● **Texte fourni**

Jean-Michel Jarre : Retour vers le futur

Jean-Michel Jarre prend une bouffée d'oxygène...  © Jens Koch Photography
Jean-Michel Jarre prend une bouffée d'oxygène... © Jens Koch Photography

INTERVIEW. Un prénom et un nom figés dans l'espace temps. Une marque presque, qui renvoie (trop ?) souvent à un passé conjugué au futur et qui sonne aujourd’hui un brin désuet. Pourtant, Jean-Michel Jarre, considéré comme un pionnier dans l’art d’explorer les sonorités électroniques, a sans doute toujours suivi l’évolution de ce genre musical. Même s’il a pris, volontairement ou non, ses distances avec lui. En ce mois d'octobre, il revient avec le premier volet d’un projet ambitieux : retracer une Histoire de la musique électronique sur quarante ans à travers des collaborations inédites, parfois insolites voire insoupçonnées. Des précurseurs (Pete Townshend, Tangerine Dream, John Carpenter, Vince Clarke…) aux héritiers de la deuxième génération (Moby, Air, 3D de Massive Attack…) en passant par la jeune garde (Gesaffelstein, Fuck Buttons, Boyz Noise), JMJ se frotte (enfin) à un véritable exercice de style. Et nous prépare déjà un deuxième volet (à paraître en avril 2016) qui s’annonce encore plus excitant. Rencontre avec un mythe en pleine renaissance.

Jean-Michel Jarre : Retour vers le futur
Electronica - Volume 1 : Time machine. Cover
Electronica - Volume 1 : Time machine. Cover

Electronica va sans doute marquer un tournant dans votre discographie débutée en 1972 avec l’album Deserted Palace. Quel est le concept ?

Je voulais collaborer avec des gens qui soient directement ou indirectement liés à la scène électronique sur les quatre dernières décennies. Au fond, depuis que j’ai commencé moi-même à faire de la musique. A une époque où l’on fait beaucoup d’albums de « featurings » qui se résument souvent à l’envoi de fichiers par internet sans que les artistes ne se voient, je fais tout le contraire. Je me suis déplacé physiquement et suis allé à la rencontre de gens avec qui j’avais envie de travailler et de créer. Pour chaque morceau, j’ai composé des maquettes dans l’esprit de ce que j’attendais des différents artistes. C’est une des raisons pour lesquels l’album à une certaine cohérence. Ce n’est pas un patchwork, mais il y a un fil conducteur, en l’occurrence moi, mais chacun a aussi fait la moitié du chemin dans l’autre sens. Cet album revêt une importance particulière et je l’accompagne. Il n’y a pas de morceaux secondaires, ils racontent tous une histoire et un univers. Tout en s’inscrivant dans un voyage initiatique. J’ai eu la surprise en proposant cela que tout le monde accepte. Je me suis donc retrouvé avec un projet beaucoup plus gros que celui que que j’avais en tête. C’est la raison pour laquelle j’ai décidé de scinder ce projet en deux. Un premier album Electronica, Time Machine qui sort le 16 octobre et le suivant (dont le titre n’est pas arrêté) qui arrivera au printemps 2016.

Combien de temps a nécessité l’élaboration d’un tel projet ?

● **Données**

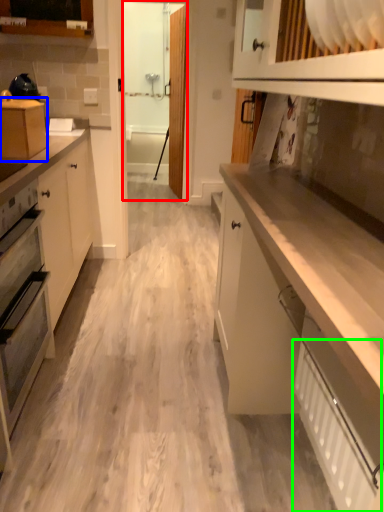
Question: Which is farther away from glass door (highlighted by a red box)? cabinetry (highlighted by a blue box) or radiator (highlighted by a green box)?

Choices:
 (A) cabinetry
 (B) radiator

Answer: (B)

==

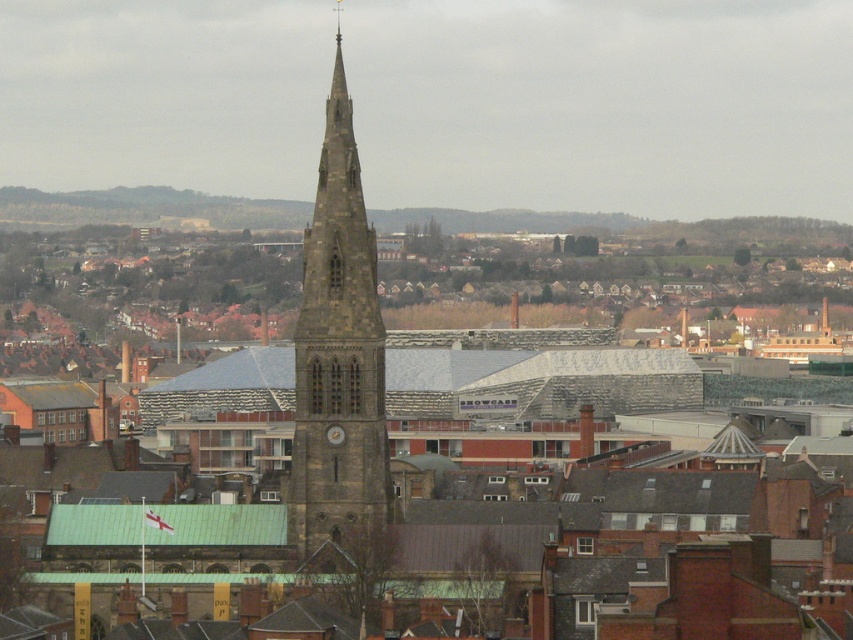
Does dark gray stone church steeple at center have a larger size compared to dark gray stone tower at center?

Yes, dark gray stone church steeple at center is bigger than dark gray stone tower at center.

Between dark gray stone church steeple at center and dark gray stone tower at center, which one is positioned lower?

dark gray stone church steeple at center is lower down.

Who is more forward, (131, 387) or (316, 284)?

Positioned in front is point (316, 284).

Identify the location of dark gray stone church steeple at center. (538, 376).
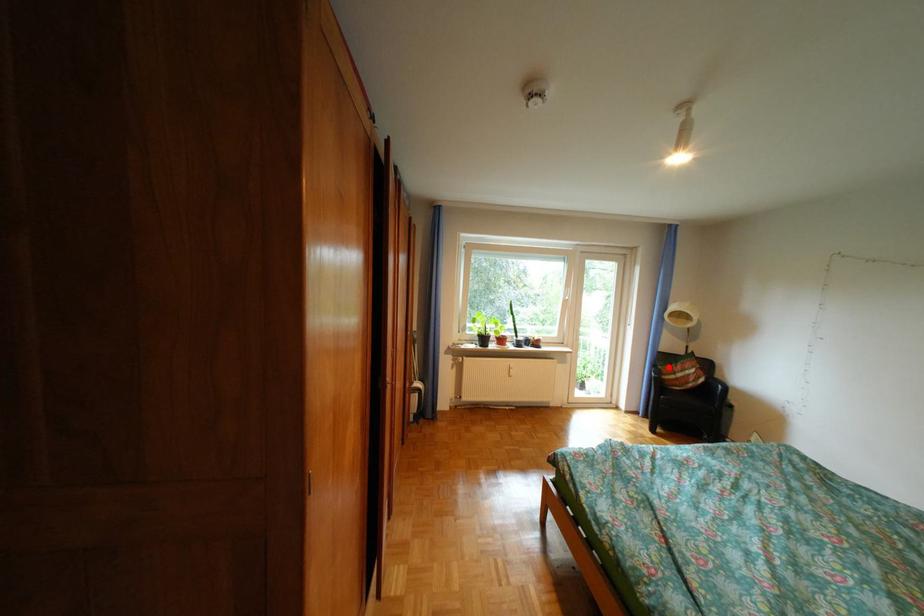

● **Consigne**
Selon le texte fourni, quel jour sort l'album Electronica, Time Machine ? Les données n'ont aucun lien avec le texte fourni.

● **Résultat attendu**
Le 16 octobre.